Indigene erringen juristischen Erfolg
16. August 2017Wie das Portal "O Globo" berichtete, hat Brasiliens Oberstes Gericht die Klage des Teilstaates Mato Grosso gegen die Einrichtung indigener Schutzgebiete durch die Zentralregierung zurückgewiesen. Dutzende Indigene feierten am Gericht das Urteil, das den Schutz ihrer Lebensräume stärkt. Dabei geht es um den 1961 geschaffenen Nationalpark Xingu und die Reservate Nambikwára und Parecis. Allein das Xingu-Gebiet ist mit 27.000 Quadratkilometern größer als das deutsche Bundesland Hessen.
Traditionelle Siedlungsgebiete
Der Bundessstaat Mato Grosso hatte angeführt, dass die Gebiete den Indigenen zu Unrecht übertragen worden seien und deshalb eine Entschädigung von umgerechnet 535 Millionen Euro gefordert. Die Richter stellten jedoch klar, dass es sich um traditionelle Siedlungsgebiete der Indigenen handele. Diese Gebiete unterstehen damit dem Bund und nicht dem Bundesstaat. Somit obliege es allein dem Bund und seiner Indigenenbehörde Funai, die Gebiete an die Indigenen zu übertragen. Anthropologen der Funai sind der Meinung, dass die Region vor rund 800 Jahren von den Indigenen besiedelt wurde.
Durch den Sojaanbau und die Rohstoffausbeutung werden immer mehr indigene Gemeinschaften ihrer natürlichen Lebensräume beraubt. Auch die Abholzung hat im Regenwald stark zugenommen. Zuletzt gab es wieder mehr Attacken gegen Indigene - sie beklagen eine zunehmende Schutzlosigkeit. Nach Angaben der Organisation Global Witness gilt Brasilien als gefährlichstes Land in Sachen Landkonflikte, 2016 seien dabei 49 Menschen gestorben. In den entfernten Gegenden ist der Staat oft nicht präsent und es kommt zu illegalen Landnahmen in eigentlich geschützten Zonen, in denen Ureinwohner leben.
Weitere Prozesse
Aufgrund der Abwesenheit mehrerer Richter wurden weitere angesetzte Prozesse vertagt. Darunter war die Entscheidung über ein in den 1990er Jahren eingerichtetes Schutzgebiet des Kaingang-Volkes im südbrasilianischen Teilstaat Rio Grande do Sul. Die Funai hatte eine Ausweisung dort lebender weißer Siedler gefordert. Diese hatten von der Regierung des Teilstaates Besitztitel auf das Land erhalten.

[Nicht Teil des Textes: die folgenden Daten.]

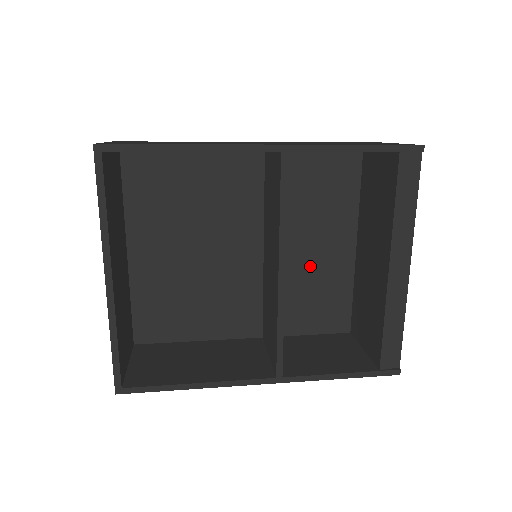
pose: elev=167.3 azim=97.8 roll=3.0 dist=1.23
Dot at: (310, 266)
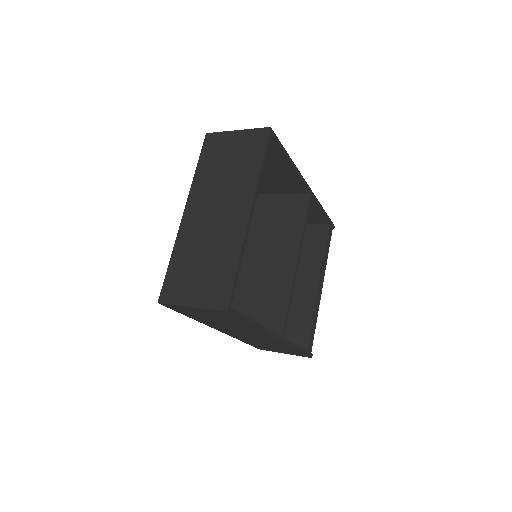
Dot at: occluded
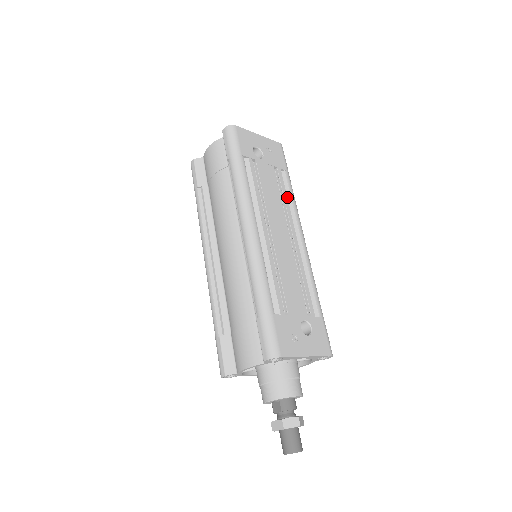
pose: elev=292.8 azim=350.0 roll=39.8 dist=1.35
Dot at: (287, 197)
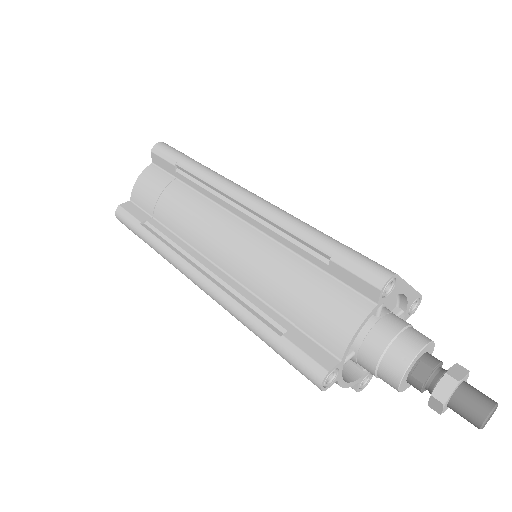
Dot at: occluded
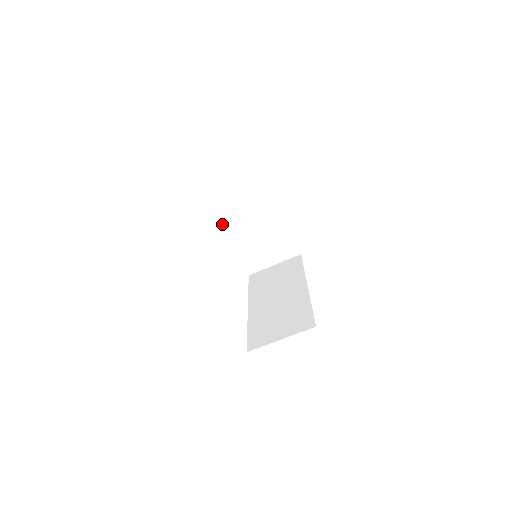
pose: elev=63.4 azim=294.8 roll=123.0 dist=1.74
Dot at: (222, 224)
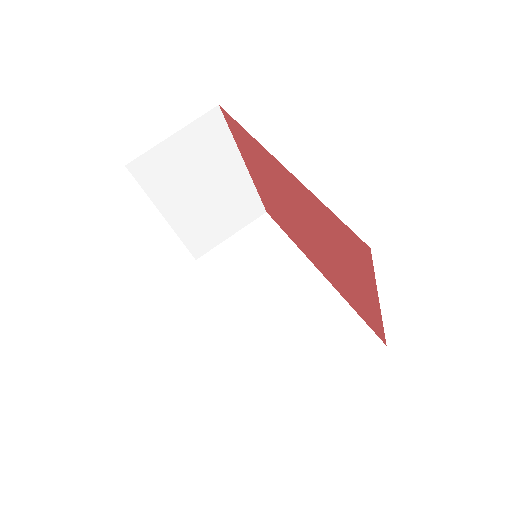
Dot at: (152, 200)
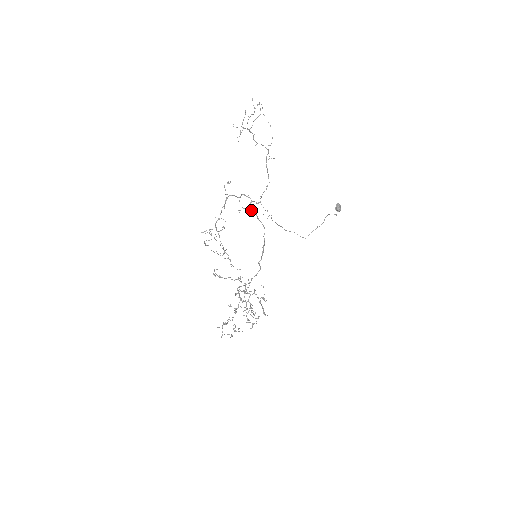
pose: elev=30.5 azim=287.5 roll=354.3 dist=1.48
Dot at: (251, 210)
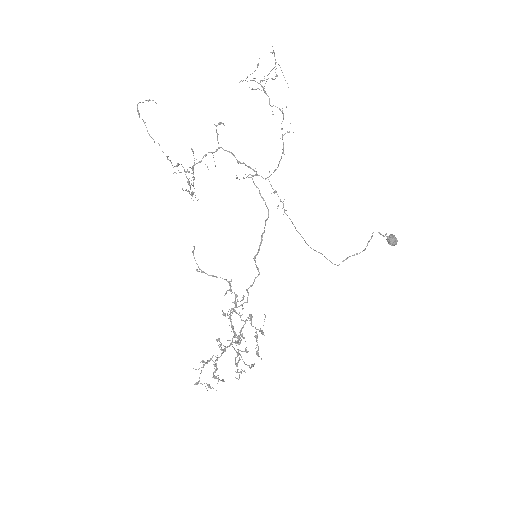
Dot at: occluded
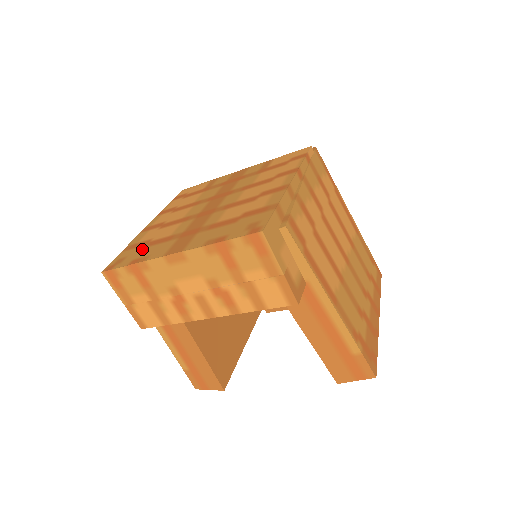
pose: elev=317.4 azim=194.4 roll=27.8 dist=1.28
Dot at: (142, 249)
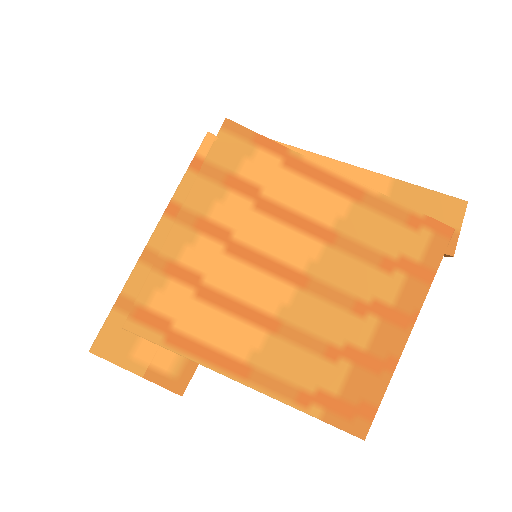
Dot at: occluded
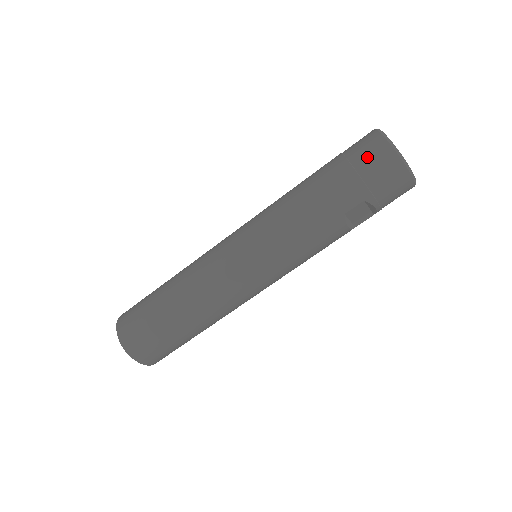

Experten hatten erwartet, dass in diesem Prozess die umstrittene juristische These der "Zeitmarke 1988" diskutiert würde. Demnach hätten Indigene nur einen Anspruch auf Gebiete, die sie zum Zeitpunkt des Inkrafttretens der Verfassung am 5. Oktober 1988 tatsächlich besiedelten. Diese Interpretation würde die Ansprüche von Völkern zunichtemachen, die vor 1988 von ihren Gebieten vertrieben wurden. Zuletzt hatte Präsident Michel Temer unter dem Druck der Agrar-Lobby auf eine entsprechende Neuinterpretation der Verfassung zuungunsten der Indigenen hingearbeitet.
Temer in der Kritik
Vor dem Gerichtstermin gab es bereits seit Wochen in Brasilia und anderen Regionen des Landes Protestaktionen von Ureinwohnern gegen die Regierung von Temer. Sie werfen ihm vor, mit Dekreten und Finanzgeschenken zugunsten von Bergbauunternehmern und Großgrundbesitzern ihre Landrechte zu verletzen. Dadurch sei auch die Abholzung in Amazonasgebiet wieder stark gestiegen.
Nach Meinung des Indigenen Missionsrats der katholischen Kirche (Cimi) hat sich Temer mit solchen Gefälligkeiten die politische Rückendeckung der großen, parteiübergreifenden Agrarfraktion im Kongress erkauft. Im Juli stimmten deren Abgeordnete geschlossen gegen die Aufhebung von Temers Immunität, wodurch ein Korruptionsprozess gegen den Präsidenten vor dem Obersten Gericht verhindert wurde.